Kimberlin has “been calling me terrible names … telling my children that I am mentally ill,” his wife wrote, saying she had been separated from him for seven months and now has a boyfriend, who also appeared in court Tuesday.
Montgomery County District Court Judge Patricia Mitchell denied Tetyana Kimberlin’s petition for a protection order. She was briefly taken into custody after Tuesday’s hearing, reportedly because her husband made a motion to have his wife involuntarily committed for a 72-hour psychiatric evaluation, a motion the judge denied.
Meanwhile, Brett Kimberlin and his estranged wife’s boyfriend, 29-year-old Jay Richard Elliott of Gaithersburg, each sought peace orders against the other Tuesday. Kimberlin’s petition was denied, but Elliott’s was granted. Elliott, who is employed as a restaurant manager, wrote in his peace order petition that Kimberlin had been threatening and harassing him since October, “calling my work and say[ing] I better watch out.” Elliot said Kimberlin is “going to make me lose my job. … Now my job is on the line. … This is getting out of control.”
Kimberlin has filed criminal charges against Elliott,saying that his wife’s boyfriend had unauthorized use of a Toyota Highlander SUV that is owned by one of Kimberlin’s non-profit groups, but which his wife had been driving.
Kimberlin’s non-profit group Velvet Revolution made headlines by offering rewards for proof of claims that President George W. Bush’s campaign stole the 2004 presidential election. The group also made accusations of wrongdoing against former Bush advisor Karl Rove, the U.S. Chamber of Commerce and the late conservative Internet publisher Andrew Breitbart.

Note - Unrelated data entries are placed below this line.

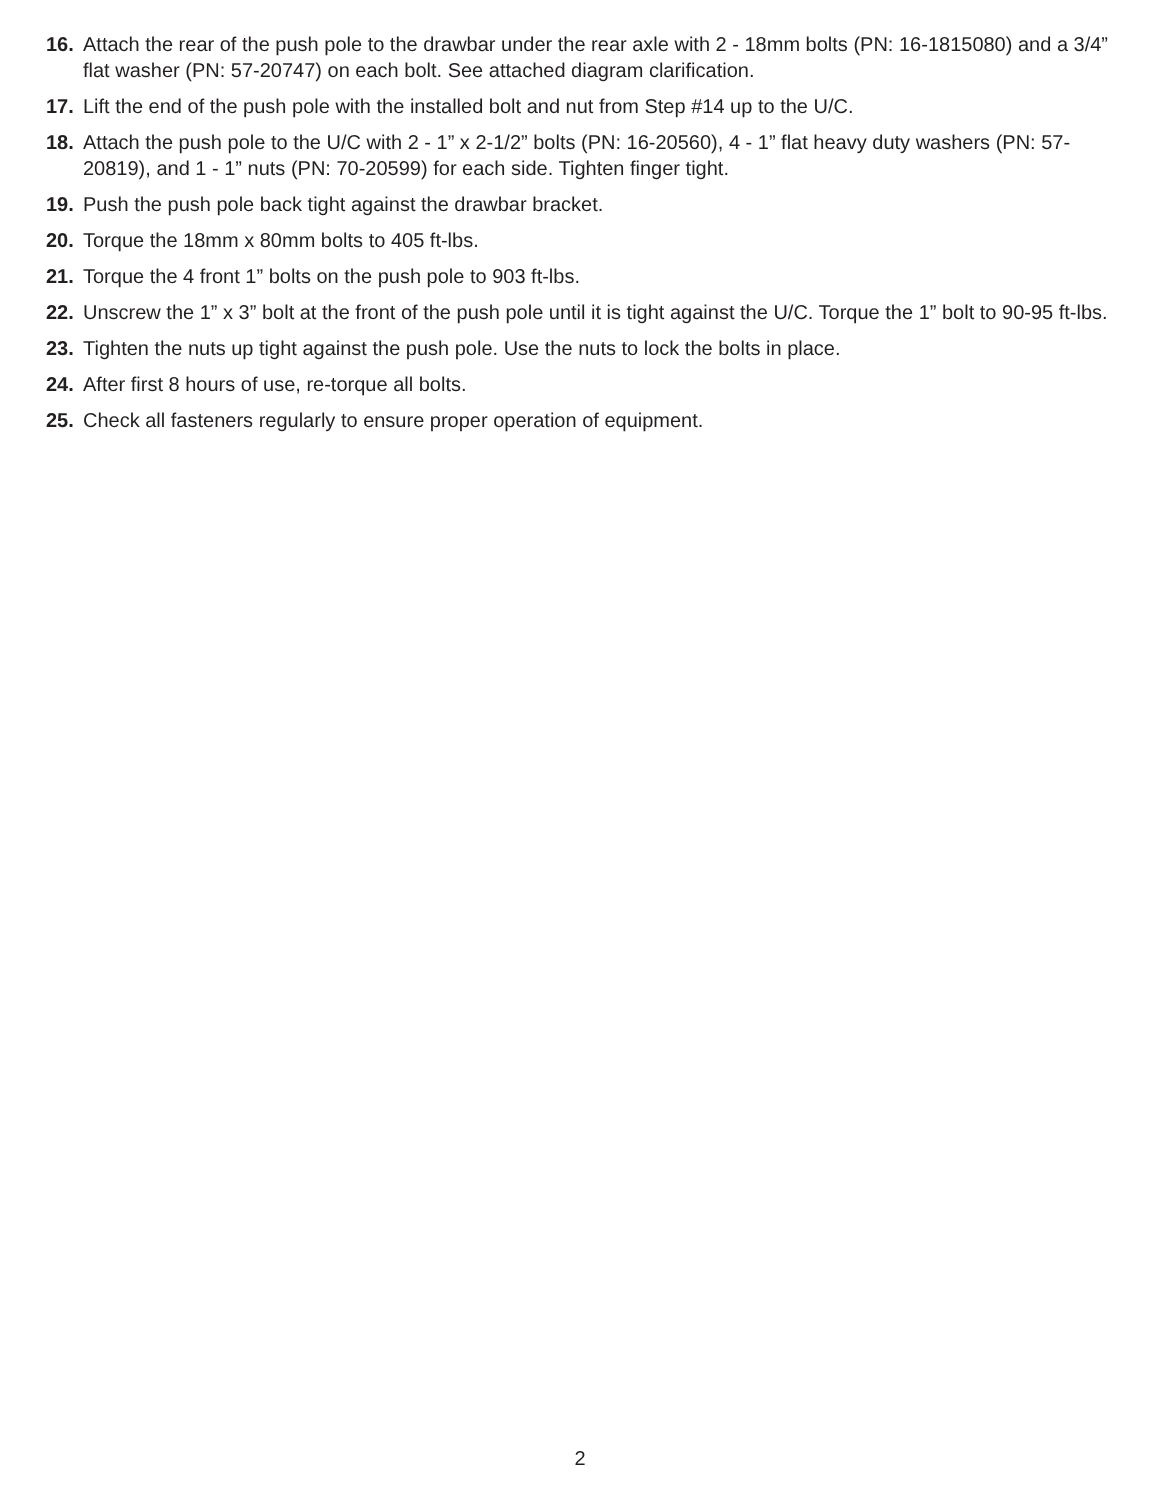16. Attach the rear of the push pole to the drawbar under the rear axle with 2 - 18mm bolts (PN: 16-1815080) and a 3/4” flat washer (PN: 57-20747) on each bolt. See attached diagram clarification.
17. Lift the end of the push pole with the installed bolt and nut from Step #14 up to the U/C.
18. Attach the push pole to the U/C with 2 - 1” x 2-1/2” bolts (PN: 16-20560), 4 - 1” flat heavy duty washers (PN: 57-20819), and 1 - 1” nuts (PN: 70-20599) for each side. Tighten finger tight.
19. Push the push pole back tight against the drawbar bracket.
20. Torque the 18mm x 80mm bolts to 405 ft-lbs.
21. Torque the 4 front 1” bolts on the push pole to 903 ft-lbs.
22. Unscrew the 1” x 3” bolt at the front of the push pole until it is tight against the U/C. Torque the 1” bolt to 90-95 ft-lbs.
23. Tighten the nuts up tight against the push pole. Use the nuts to lock the bolts in place.
24. After first 8 hours of use, re-torque all bolts.
25. Check all fasteners regularly to ensure proper operation of equipment.
2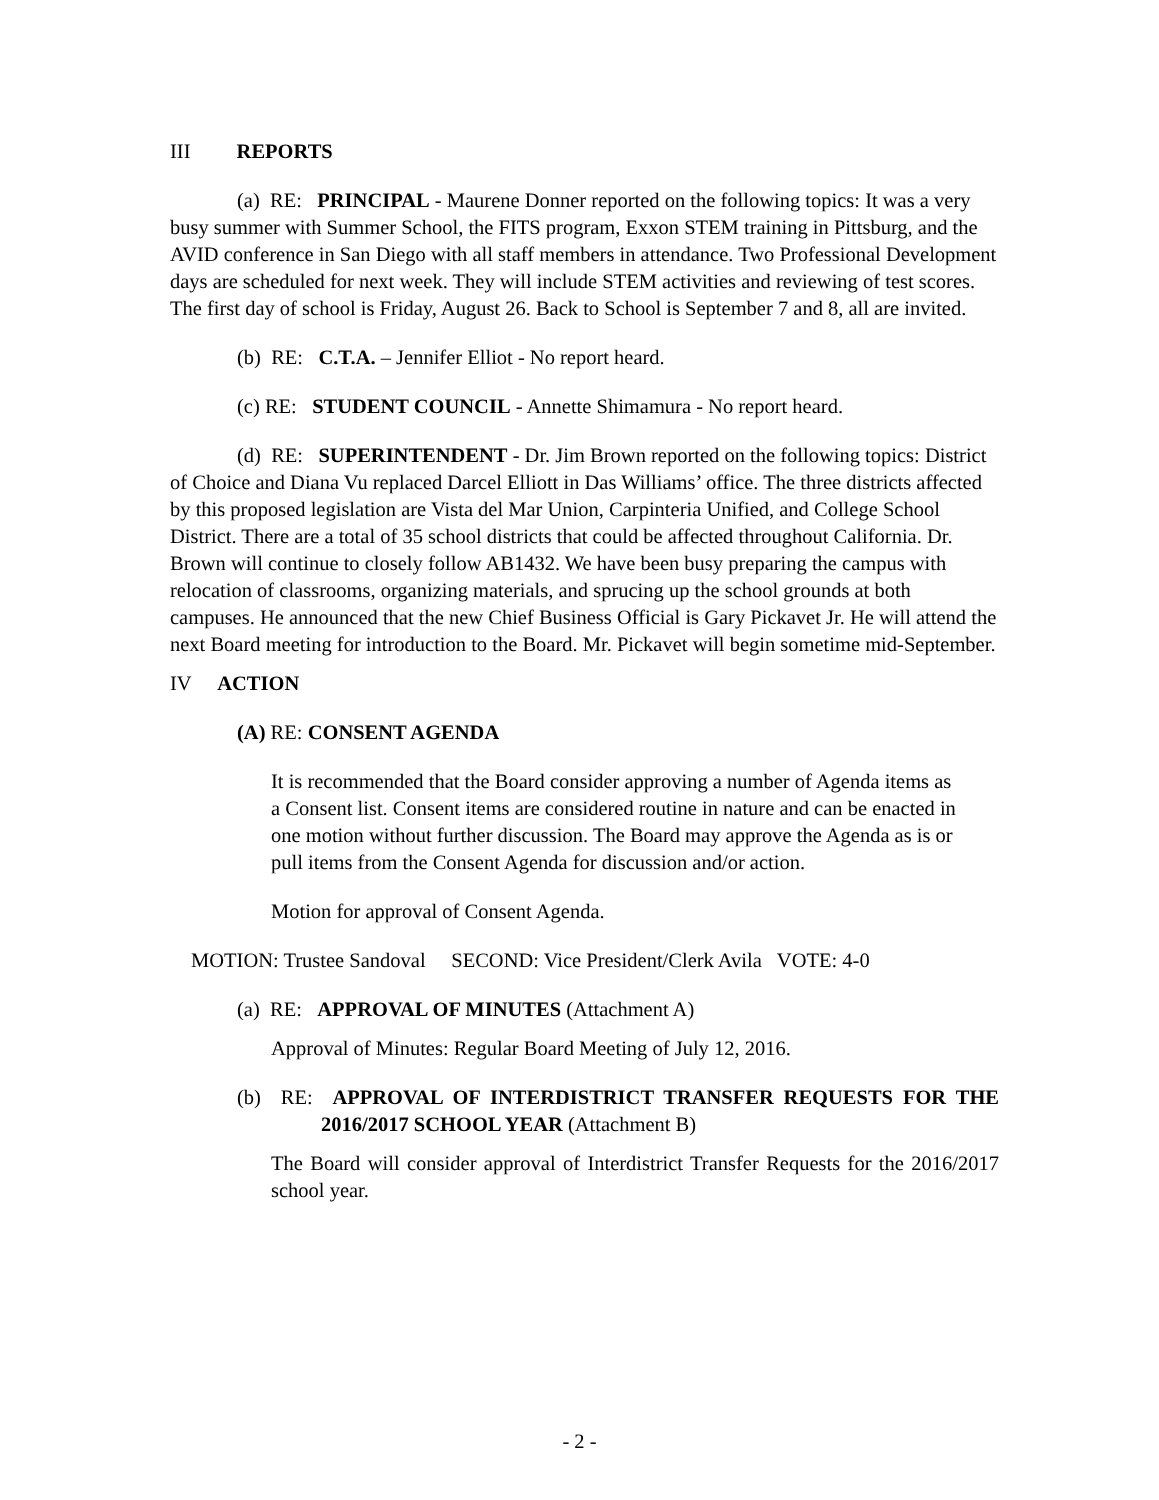III REPORTS
(a) RE: PRINCIPAL - Maurene Donner reported on the following topics: It was a very busy summer with Summer School, the FITS program, Exxon STEM training in Pittsburg, and the AVID conference in San Diego with all staff members in attendance. Two Professional Development days are scheduled for next week. They will include STEM activities and reviewing of test scores. The first day of school is Friday, August 26. Back to School is September 7 and 8, all are invited.
(b) RE: C.T.A. – Jennifer Elliot - No report heard.
(c) RE: STUDENT COUNCIL - Annette Shimamura - No report heard.
(d) RE: SUPERINTENDENT - Dr. Jim Brown reported on the following topics: District of Choice and Diana Vu replaced Darcel Elliott in Das Williams’ office. The three districts affected by this proposed legislation are Vista del Mar Union, Carpinteria Unified, and College School District. There are a total of 35 school districts that could be affected throughout California. Dr. Brown will continue to closely follow AB1432. We have been busy preparing the campus with relocation of classrooms, organizing materials, and sprucing up the school grounds at both campuses. He announced that the new Chief Business Official is Gary Pickavet Jr. He will attend the next Board meeting for introduction to the Board. Mr. Pickavet will begin sometime mid-September.
IV ACTION
(A) RE: CONSENT AGENDA
It is recommended that the Board consider approving a number of Agenda items as a Consent list. Consent items are considered routine in nature and can be enacted in one motion without further discussion. The Board may approve the Agenda as is or pull items from the Consent Agenda for discussion and/or action.
Motion for approval of Consent Agenda.
MOTION: Trustee Sandoval SECOND: Vice President/Clerk Avila VOTE: 4-0
(a) RE: APPROVAL OF MINUTES (Attachment A)
Approval of Minutes: Regular Board Meeting of July 12, 2016.
(b) RE: APPROVAL OF INTERDISTRICT TRANSFER REQUESTS FOR THE 2016/2017 SCHOOL YEAR (Attachment B)
The Board will consider approval of Interdistrict Transfer Requests for the 2016/2017 school year.
- 2 -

Last year, Kimberlin received widespread attentionafter several bloggers said they had been targeted for harassment after writing about Kimberlin’s criminal past. One of those bloggers, Virginia attorney Aaron Walker, said Kimberlin tried to “frame” him for an assault charge.
In May 2012, Walker was briefly arrested after a hearing on a peace order sought by Kimberlin. Conservative blogger Patrick Frey described this as a tactic by which Kimberlin abuses the legal process to intimidate critics:
[Kimberlin] forces his critics into his jurisdiction with a frivolous civil action. If Kimberlin’s critics complain that the action is frivolous, he calls that criticism “harassment,” and through a process of seeking frivolous peace orders and/or filing frivolous criminal complaints, obtains an arrest warrant for the critic. When the critic shows up to court as required, he or she is arrested on the trumped-up charges.
Success! The story becomes about the critic’s arrest. The critics look worse because authorities seem to take Kimberlin’s side; and he gets the satisfaction of putting his critics behind bars, even if for a short time.
Walker attended the Kimberlin hearing Tuesday and wrote: “It is sinister enough when it is done to a blogger, but in a way it is even creepier when it is used to bludgeon a spouse into obedience.”
Kimberlin's claims about selling marijuana to Quayle were featured in the Doonesbury comic strip, and were publicized by Cody Shearer, a liberal journalist connected to Bill Clinton.